What you will do: Swap "carries" for "includes" in the data below, starting at the line with "Every image in" and ending after the line with "1104.8, 768.7], [0, 0, 1]] dist [0.000728, 0.001406]". Write out only those lines and leave everything else in them unchanged.

Records for the exercise:
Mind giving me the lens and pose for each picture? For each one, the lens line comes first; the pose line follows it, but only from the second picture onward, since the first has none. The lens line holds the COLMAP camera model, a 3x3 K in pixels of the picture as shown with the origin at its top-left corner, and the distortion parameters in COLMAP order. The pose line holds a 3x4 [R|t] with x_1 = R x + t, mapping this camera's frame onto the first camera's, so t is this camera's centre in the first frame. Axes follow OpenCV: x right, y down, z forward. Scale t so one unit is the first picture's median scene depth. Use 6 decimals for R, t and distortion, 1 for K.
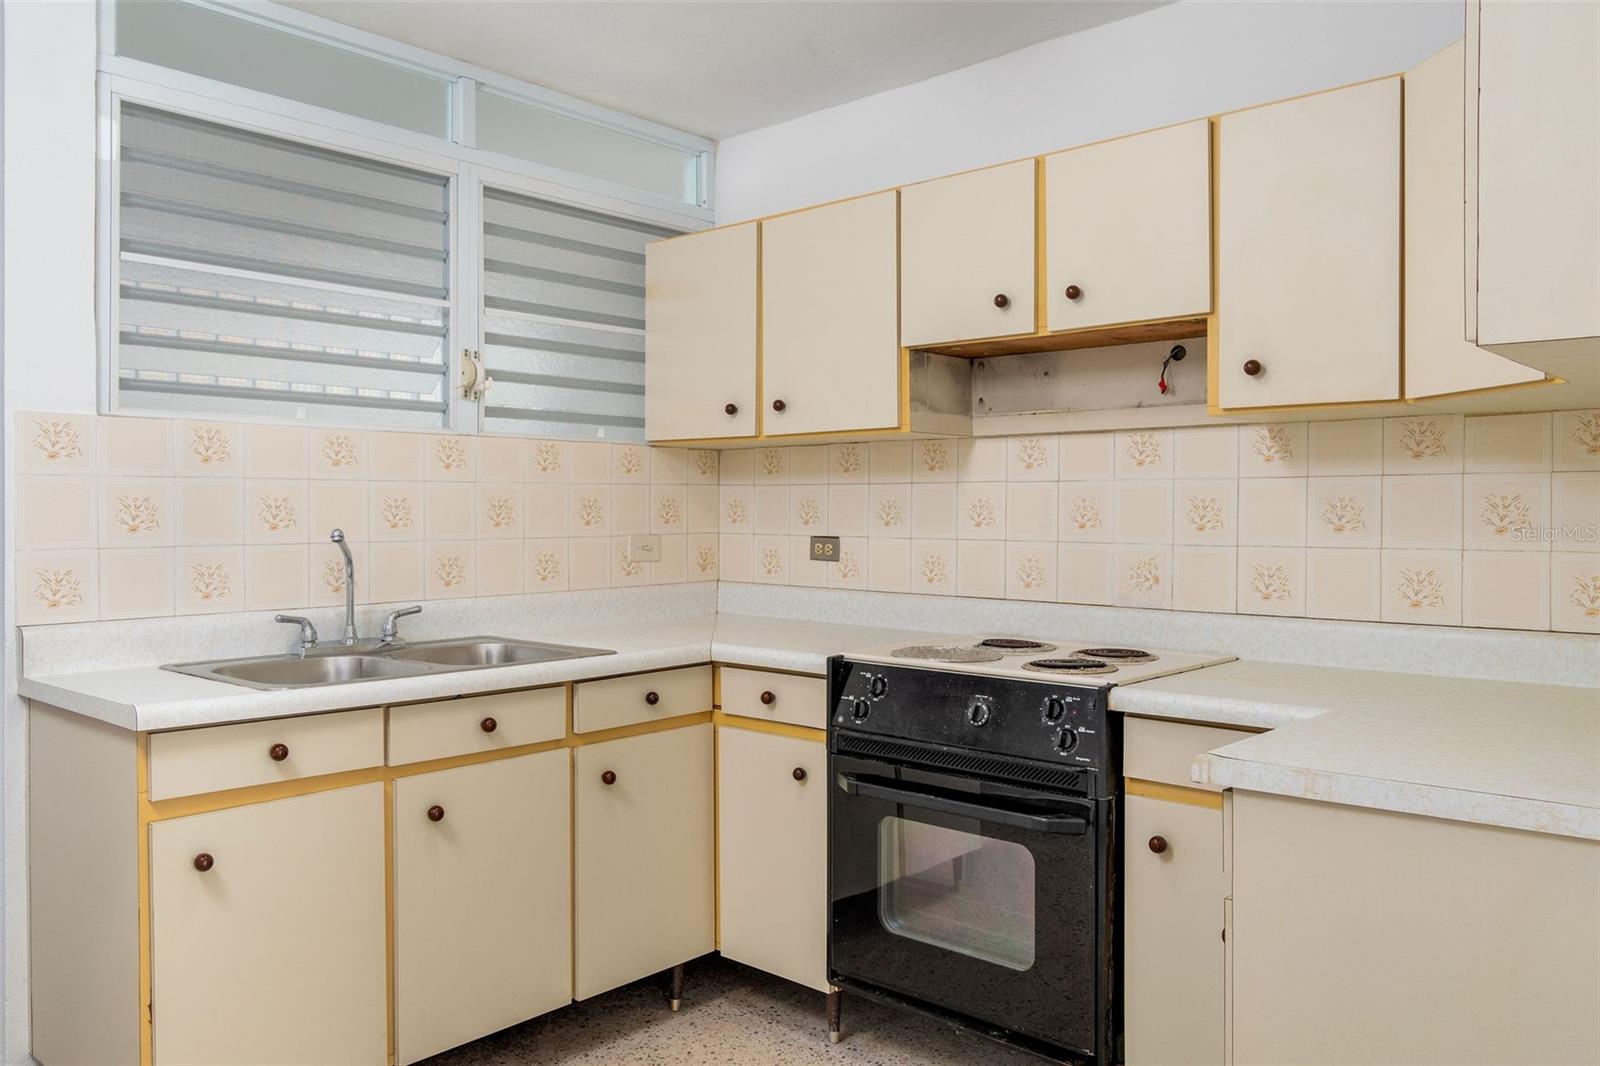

...

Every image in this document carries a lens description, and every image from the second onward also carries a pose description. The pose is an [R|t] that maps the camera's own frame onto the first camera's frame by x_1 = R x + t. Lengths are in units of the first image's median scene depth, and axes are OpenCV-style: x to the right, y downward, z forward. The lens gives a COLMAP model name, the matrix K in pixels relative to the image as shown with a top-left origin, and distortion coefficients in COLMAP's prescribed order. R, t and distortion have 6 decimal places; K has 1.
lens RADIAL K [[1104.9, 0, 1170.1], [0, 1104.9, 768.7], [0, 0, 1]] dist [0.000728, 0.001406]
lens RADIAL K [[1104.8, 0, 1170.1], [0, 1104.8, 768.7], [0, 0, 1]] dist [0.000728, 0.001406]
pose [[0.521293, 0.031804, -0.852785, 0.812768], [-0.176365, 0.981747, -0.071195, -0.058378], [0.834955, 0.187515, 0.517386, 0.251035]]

Solution:
Every image in this document includes a lens description, and every image from the second onward also includes a pose description. The pose is an [R|t] that maps the camera's own frame onto the first camera's frame by x_1 = R x + t. Lengths are in units of the first image's median scene depth, and axes are OpenCV-style: x to the right, y downward, z forward. The lens gives a COLMAP model name, the matrix K in pixels relative to the image as shown with a top-left origin, and distortion coefficients in COLMAP's prescribed order. R, t and distortion have 6 decimal places; K has 1.
lens RADIAL K [[1104.9, 0, 1170.1], [0, 1104.9, 768.7], [0, 0, 1]] dist [0.000728, 0.001406]
lens RADIAL K [[1104.8, 0, 1170.1], [0, 1104.8, 768.7], [0, 0, 1]] dist [0.000728, 0.001406]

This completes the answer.